[Extracted data entries]
────────────────
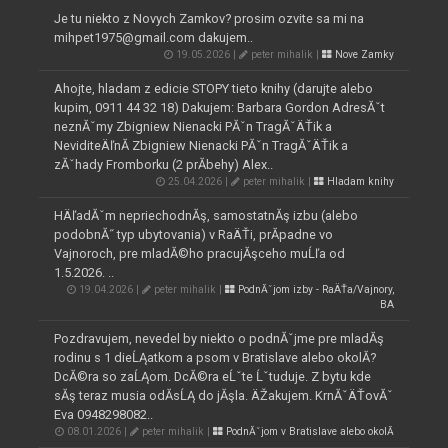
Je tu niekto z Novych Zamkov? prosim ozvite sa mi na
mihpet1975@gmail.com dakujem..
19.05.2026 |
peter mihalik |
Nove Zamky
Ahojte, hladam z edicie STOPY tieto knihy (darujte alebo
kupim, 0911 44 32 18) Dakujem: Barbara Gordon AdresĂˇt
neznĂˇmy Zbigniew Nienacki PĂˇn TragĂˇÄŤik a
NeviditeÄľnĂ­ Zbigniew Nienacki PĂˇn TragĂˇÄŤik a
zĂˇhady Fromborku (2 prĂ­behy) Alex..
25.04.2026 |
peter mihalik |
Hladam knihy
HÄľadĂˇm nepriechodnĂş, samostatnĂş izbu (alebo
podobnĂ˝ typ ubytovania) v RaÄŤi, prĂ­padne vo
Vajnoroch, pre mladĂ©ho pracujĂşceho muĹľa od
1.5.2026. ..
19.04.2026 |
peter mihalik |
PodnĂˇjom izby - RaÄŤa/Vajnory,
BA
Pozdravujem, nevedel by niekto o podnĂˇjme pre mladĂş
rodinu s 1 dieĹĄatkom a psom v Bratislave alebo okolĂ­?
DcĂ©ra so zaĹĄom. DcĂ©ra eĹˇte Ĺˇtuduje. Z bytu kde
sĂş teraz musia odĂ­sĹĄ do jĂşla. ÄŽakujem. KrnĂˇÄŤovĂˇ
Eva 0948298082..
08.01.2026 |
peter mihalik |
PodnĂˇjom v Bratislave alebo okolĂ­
────────────────
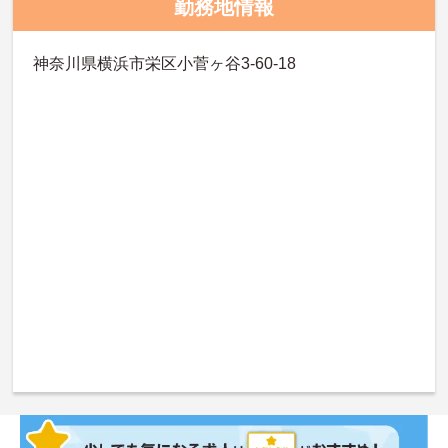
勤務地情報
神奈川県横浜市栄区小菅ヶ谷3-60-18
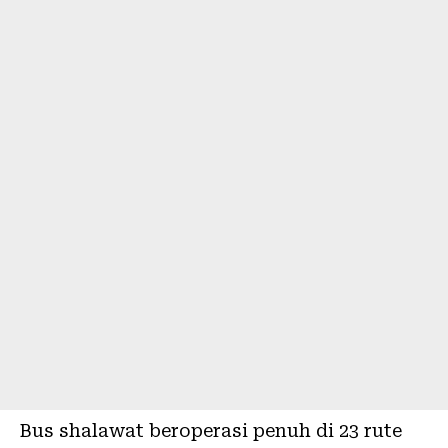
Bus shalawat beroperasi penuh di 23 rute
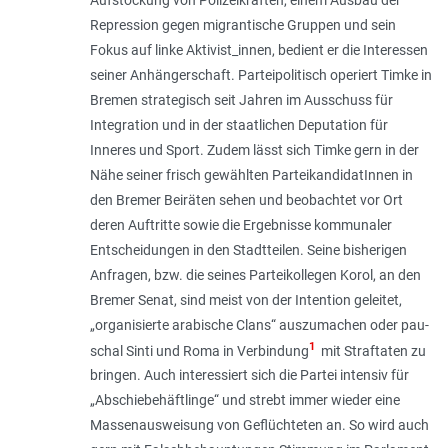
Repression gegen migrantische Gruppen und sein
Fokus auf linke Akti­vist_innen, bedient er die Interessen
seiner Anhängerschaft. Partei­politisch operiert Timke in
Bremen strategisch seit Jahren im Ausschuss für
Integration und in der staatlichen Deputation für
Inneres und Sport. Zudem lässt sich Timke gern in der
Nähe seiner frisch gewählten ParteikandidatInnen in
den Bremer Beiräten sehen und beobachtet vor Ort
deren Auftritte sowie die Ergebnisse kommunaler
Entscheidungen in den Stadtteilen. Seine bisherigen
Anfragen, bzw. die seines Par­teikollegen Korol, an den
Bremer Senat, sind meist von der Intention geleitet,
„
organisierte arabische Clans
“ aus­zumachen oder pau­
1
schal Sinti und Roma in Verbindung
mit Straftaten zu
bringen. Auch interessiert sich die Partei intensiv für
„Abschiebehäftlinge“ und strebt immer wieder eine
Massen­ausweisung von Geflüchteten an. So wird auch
────────────────
**What the task asks**. Count the lines in the data above that contain the string "okolĂ", treating uppercase and lowercase letters as distinct, and state only the resulting number.

**Exercise solution**. 2